▸ **Supplied data**
※ ※ ※

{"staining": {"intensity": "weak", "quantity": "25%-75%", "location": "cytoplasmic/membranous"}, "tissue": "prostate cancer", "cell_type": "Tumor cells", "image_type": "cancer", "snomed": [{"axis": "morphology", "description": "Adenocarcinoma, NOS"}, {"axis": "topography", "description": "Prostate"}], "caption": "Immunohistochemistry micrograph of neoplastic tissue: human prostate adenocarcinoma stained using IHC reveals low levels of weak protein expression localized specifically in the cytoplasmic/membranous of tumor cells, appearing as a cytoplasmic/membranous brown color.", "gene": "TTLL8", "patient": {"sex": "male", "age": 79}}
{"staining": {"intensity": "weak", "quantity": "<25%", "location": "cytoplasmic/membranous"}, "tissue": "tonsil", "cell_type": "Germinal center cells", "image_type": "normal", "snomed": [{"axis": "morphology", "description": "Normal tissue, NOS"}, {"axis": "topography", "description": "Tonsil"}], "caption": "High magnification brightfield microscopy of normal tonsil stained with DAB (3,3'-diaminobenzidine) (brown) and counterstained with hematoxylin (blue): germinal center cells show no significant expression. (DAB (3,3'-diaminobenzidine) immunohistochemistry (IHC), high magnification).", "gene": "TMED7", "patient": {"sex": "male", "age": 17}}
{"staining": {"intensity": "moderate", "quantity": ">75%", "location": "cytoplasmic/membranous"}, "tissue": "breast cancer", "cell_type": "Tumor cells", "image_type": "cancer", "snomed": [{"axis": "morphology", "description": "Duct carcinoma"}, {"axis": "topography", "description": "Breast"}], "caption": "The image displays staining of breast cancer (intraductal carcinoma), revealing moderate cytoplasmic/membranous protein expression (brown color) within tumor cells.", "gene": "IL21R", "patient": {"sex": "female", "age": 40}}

※ ※ ※

▸ **Task description**
Without leaving anything out, retype the material exactly.

▸ **Worked solution**
{"staining": {"intensity": "weak", "quantity": "25%-75%", "location": "cytoplasmic/membranous"}, "tissue": "prostate cancer", "cell_type": "Tumor cells", "image_type": "cancer", "snomed": [{"axis": "morphology", "description": "Adenocarcinoma, NOS"}, {"axis": "topography", "description": "Prostate"}], "caption": "Immunohistochemistry micrograph of neoplastic tissue: human prostate adenocarcinoma stained using IHC reveals low levels of weak protein expression localized specifically in the cytoplasmic/membranous of tumor cells, appearing as a cytoplasmic/membranous brown color.", "gene": "TTLL8", "patient": {"sex": "male", "age": 79}}
{"staining": {"intensity": "weak", "quantity": "<25%", "location": "cytoplasmic/membranous"}, "tissue": "tonsil", "cell_type": "Germinal center cells", "image_type": "normal", "snomed": [{"axis": "morphology", "description": "Normal tissue, NOS"}, {"axis": "topography", "description": "Tonsil"}], "caption": "High magnification brightfield microscopy of normal tonsil stained with DAB (3,3'-diaminobenzidine) (brown) and counterstained with hematoxylin (blue): germinal center cells show no significant expression. (DAB (3,3'-diaminobenzidine) immunohistochemistry (IHC), high magnification).", "gene": "TMED7", "patient": {"sex": "male", "age": 17}}
{"staining": {"intensity": "moderate", "quantity": ">75%", "location": "cytoplasmic/membranous"}, "tissue": "breast cancer", "cell_type": "Tumor cells", "image_type": "cancer", "snomed": [{"axis": "morphology", "description": "Duct carcinoma"}, {"axis": "topography", "description": "Breast"}], "caption": "The image displays staining of breast cancer (intraductal carcinoma), revealing moderate cytoplasmic/membranous protein expression (brown color) within tumor cells.", "gene": "IL21R", "patient": {"sex": "female", "age": 40}}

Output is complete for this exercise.